1. Я на дне, я печальный обломок. Надо мной зеленеет вода. Из тяжелых стеклянных потемок Нет путей никому, никуда…
2. О, канун вечных будней, Скуки липкое жало… В пыльном зное полудней Гул и краска вокзала…
3. Точно вымерло всё в доме… Желт и черен мой огонь, Где-то тяжко по соломе Переступит, звякнув, конь. Ходит-машет, а для такта И уравнивая шаг С злобным рвеньем «так-то, так-то» Повторяет маниак…

В первом стихотворении тоска как бы торжествующая, она провозглашена с каким-то смиренным ожесточением, если таковое возможно. Трехстопный анапест самим звучанием упоенно уверяет с первого стиха, что «нет путей никому, никуда…». Нет — и как бы не надо. Во втором примере тоска сливается со скукой; это липкое чувство, стесняющее душу, которая порывается вырваться, сбросить его: «О, канун…» В междометии «о» — протестующее усилие. В третьем стихотворении — тоска раздраженная, колючий хорей проявляет какую-то злобную настойчивость. Обратим внимание на прозаические детали: в то время как проза нащупывает ход к поэзии, поэзия протягивает руку прозе.

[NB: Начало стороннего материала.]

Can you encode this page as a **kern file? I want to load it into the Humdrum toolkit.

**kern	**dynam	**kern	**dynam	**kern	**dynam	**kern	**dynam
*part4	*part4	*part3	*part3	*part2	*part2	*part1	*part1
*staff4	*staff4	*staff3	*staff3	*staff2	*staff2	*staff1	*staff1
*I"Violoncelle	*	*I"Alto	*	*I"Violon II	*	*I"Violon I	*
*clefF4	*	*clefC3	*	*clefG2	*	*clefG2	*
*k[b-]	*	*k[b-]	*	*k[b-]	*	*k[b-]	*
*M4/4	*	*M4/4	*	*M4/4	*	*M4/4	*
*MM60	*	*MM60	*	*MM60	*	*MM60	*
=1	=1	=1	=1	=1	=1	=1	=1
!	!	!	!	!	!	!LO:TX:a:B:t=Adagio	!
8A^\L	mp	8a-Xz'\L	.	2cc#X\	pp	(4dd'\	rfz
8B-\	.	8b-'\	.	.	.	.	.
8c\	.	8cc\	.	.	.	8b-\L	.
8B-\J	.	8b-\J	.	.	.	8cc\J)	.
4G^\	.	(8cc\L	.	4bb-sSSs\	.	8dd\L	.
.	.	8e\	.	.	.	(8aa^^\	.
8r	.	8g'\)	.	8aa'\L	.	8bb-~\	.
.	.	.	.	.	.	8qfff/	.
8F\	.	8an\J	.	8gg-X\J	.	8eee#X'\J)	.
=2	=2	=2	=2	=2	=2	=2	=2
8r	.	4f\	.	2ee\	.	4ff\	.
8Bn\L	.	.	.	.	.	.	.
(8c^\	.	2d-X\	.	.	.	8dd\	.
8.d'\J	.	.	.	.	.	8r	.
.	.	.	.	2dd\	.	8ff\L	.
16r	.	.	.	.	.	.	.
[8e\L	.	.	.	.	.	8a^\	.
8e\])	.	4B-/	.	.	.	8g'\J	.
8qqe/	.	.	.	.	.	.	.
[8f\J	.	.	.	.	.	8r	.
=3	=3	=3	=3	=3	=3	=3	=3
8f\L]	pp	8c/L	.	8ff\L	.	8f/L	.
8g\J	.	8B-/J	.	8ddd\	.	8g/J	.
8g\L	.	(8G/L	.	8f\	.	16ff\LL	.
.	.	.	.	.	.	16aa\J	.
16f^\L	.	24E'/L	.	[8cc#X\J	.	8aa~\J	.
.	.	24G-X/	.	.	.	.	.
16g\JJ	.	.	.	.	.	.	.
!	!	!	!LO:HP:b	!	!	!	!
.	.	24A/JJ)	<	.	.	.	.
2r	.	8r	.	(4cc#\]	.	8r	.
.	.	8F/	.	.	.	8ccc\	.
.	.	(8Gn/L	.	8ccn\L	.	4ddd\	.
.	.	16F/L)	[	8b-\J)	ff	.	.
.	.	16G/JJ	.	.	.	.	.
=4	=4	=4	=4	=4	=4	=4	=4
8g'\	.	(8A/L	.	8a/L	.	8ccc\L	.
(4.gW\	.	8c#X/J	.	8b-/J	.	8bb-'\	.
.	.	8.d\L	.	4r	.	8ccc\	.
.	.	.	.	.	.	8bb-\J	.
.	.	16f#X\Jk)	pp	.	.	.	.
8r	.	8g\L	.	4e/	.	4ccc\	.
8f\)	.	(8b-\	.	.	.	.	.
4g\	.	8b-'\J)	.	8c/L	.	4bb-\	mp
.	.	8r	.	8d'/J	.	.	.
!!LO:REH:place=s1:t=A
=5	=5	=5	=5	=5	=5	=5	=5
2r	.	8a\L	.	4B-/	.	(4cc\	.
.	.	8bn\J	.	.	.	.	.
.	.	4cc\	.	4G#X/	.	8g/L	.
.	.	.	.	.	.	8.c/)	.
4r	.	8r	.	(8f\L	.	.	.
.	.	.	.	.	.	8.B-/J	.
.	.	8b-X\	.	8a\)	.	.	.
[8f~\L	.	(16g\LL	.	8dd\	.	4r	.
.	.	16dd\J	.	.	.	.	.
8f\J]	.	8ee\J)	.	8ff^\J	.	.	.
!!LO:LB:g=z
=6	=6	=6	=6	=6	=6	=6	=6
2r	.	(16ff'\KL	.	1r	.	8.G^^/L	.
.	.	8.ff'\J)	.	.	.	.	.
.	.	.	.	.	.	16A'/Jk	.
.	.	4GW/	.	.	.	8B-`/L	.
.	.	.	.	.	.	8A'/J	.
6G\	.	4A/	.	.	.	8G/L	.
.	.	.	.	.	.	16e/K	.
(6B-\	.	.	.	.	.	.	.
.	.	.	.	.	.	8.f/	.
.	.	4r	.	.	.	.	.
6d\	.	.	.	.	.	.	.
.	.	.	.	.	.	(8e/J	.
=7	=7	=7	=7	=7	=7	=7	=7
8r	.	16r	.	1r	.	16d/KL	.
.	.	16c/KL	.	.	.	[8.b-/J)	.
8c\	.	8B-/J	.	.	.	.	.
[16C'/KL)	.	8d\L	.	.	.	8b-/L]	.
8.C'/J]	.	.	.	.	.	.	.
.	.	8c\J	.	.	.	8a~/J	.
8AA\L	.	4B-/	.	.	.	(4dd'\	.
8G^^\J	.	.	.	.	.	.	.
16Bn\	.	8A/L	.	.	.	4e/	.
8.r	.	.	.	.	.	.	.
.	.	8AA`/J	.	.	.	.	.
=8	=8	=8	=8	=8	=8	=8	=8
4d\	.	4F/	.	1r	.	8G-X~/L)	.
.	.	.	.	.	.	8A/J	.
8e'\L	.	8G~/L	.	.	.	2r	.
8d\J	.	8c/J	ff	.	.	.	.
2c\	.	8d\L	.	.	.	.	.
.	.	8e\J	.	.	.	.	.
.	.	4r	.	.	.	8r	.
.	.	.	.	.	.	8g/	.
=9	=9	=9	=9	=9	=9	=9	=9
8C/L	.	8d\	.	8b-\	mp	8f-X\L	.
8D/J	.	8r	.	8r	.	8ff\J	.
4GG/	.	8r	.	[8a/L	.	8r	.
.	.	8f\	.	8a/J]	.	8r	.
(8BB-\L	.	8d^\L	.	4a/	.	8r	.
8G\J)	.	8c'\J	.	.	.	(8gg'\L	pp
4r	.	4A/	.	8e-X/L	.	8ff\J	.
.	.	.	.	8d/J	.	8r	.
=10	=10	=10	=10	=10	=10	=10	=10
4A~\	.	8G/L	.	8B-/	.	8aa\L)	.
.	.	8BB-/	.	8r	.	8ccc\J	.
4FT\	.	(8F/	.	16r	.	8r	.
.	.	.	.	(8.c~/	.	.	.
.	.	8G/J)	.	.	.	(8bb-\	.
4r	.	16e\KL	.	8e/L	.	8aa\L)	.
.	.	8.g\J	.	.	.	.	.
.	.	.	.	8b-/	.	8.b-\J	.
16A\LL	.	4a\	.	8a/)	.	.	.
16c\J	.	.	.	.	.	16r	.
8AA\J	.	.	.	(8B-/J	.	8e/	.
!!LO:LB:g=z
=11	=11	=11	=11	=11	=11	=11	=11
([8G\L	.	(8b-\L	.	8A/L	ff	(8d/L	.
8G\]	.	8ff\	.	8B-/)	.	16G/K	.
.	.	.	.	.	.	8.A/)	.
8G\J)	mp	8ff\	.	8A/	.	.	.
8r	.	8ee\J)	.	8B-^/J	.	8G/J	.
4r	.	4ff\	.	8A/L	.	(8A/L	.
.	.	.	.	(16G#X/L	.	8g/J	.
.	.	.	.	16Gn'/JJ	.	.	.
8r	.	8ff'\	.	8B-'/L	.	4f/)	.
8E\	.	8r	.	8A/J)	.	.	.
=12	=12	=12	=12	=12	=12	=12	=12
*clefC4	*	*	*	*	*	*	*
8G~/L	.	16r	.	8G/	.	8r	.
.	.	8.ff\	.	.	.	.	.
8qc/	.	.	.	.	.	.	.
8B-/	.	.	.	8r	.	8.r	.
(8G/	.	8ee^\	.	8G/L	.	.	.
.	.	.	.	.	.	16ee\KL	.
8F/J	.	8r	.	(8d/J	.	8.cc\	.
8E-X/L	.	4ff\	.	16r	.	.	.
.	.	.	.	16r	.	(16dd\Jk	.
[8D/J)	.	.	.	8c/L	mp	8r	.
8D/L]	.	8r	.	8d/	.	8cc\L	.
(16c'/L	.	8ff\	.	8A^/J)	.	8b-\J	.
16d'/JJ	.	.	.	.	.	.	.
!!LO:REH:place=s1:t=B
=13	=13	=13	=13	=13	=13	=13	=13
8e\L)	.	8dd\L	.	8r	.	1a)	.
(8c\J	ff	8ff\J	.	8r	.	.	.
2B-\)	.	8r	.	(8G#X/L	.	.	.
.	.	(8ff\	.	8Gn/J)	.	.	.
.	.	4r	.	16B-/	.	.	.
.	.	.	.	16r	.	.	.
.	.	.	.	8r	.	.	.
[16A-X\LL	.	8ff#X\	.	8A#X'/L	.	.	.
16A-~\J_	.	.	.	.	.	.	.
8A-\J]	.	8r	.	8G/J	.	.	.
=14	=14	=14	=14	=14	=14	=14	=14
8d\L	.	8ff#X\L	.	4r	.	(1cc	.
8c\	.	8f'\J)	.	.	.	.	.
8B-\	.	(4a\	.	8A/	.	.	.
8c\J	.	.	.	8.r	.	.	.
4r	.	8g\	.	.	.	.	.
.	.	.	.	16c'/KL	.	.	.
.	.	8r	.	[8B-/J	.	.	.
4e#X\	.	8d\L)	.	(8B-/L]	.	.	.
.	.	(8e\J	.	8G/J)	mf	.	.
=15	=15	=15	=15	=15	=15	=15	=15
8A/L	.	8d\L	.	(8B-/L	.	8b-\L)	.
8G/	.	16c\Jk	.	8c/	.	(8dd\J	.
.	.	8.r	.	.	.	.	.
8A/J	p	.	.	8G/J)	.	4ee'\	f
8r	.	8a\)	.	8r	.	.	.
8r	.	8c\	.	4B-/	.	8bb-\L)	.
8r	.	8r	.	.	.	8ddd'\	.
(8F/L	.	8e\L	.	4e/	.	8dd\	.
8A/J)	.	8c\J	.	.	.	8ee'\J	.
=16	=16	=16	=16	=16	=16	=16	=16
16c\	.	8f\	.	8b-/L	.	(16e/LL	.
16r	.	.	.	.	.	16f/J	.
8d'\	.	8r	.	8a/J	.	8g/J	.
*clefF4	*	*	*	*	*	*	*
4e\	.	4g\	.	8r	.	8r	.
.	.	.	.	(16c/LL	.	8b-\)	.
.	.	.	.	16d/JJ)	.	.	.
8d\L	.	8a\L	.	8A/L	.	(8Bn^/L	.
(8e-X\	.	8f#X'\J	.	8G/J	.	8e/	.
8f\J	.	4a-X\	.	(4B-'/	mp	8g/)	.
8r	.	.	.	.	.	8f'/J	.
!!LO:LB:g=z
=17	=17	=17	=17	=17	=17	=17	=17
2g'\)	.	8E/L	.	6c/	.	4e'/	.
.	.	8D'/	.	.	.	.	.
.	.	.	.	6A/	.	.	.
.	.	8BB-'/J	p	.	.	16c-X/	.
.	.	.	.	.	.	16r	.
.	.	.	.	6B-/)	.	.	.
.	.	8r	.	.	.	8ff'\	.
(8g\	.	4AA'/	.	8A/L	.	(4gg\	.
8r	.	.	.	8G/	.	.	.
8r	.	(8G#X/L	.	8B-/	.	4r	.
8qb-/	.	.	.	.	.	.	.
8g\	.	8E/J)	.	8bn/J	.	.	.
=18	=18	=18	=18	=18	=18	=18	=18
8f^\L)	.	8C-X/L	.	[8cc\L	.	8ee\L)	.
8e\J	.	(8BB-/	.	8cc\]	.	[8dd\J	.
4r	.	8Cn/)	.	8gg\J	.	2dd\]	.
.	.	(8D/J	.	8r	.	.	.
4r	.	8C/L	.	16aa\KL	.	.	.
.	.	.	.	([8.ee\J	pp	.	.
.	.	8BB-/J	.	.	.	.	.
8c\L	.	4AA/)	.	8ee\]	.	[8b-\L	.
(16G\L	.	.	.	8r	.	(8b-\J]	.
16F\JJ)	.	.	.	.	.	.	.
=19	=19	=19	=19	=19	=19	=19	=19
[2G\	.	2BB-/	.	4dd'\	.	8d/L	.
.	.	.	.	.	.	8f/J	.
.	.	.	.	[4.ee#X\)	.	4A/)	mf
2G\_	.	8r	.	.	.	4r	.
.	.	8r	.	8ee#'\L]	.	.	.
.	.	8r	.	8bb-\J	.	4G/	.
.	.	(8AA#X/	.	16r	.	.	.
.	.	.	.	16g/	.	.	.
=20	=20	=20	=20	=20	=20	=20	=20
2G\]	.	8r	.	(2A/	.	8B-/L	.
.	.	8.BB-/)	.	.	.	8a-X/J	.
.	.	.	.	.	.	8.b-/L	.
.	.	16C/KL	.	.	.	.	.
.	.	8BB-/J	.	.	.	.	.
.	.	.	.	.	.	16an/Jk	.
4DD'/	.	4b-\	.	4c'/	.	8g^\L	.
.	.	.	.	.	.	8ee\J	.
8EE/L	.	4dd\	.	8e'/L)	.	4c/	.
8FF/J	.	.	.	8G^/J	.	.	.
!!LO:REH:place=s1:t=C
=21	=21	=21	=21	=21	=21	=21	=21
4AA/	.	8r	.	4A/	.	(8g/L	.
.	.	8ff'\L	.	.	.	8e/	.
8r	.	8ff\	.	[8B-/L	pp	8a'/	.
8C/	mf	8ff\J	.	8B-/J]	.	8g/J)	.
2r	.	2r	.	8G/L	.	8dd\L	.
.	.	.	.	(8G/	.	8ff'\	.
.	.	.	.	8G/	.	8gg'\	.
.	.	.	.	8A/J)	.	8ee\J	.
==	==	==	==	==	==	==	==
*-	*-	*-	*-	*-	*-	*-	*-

Пролистнем мысленно рассказы Чехова последнего десятилетия: «Моя жизнь», «Рассказ неизвестного человека», «Дуэль», «Соседи», «Архиерей», «Новая дача», «На подводе», «Жена», «Попрыгунья», «В овраге», «Мужики», «Именины», «Три года», «Страх», «Скрипка Ротшильда»… Словесно выраженное впечатление от всех этих рассказов сводится к тому, что жизнь бесконечно грустна, непонятна, запутанна, непоправима и неизменна («Ничего не разберешь на этом свете…»). Однако чувство возникает всякий раз другое, имеющее индивидуальную окраску, звучащее своей особой мелодией в минорном ключе — что ни мелодия, то новое чувство.

Ощущая этот терпкий эмоциональный настой чеховских рассказов, который помнится долго после того, как детали сюжета проваливаются в дальний карман памяти, понимаешь, что, видимо, это и есть то, ради чего они написаны. В этой связи интересно свидетельство Л. А. Авиловой об отзыве Чехова на один из ее рассказов: «Рассказ хорош, даже очень хорош, но то, что есть Дуня (героиня моего рассказа), должно быть мужчиной. Сделайте ее офицером, что ли. А героя (у меня был герой студент, и он любил Дуню), героя — чиновником департамента окладных сборов». Авилова недоумевает: «…какой же роман между офицером и чиновником департамента окладных сборов? А если романа вовсе не нужно, то что же хорошо и даже очень хорошо в моем рассказе?»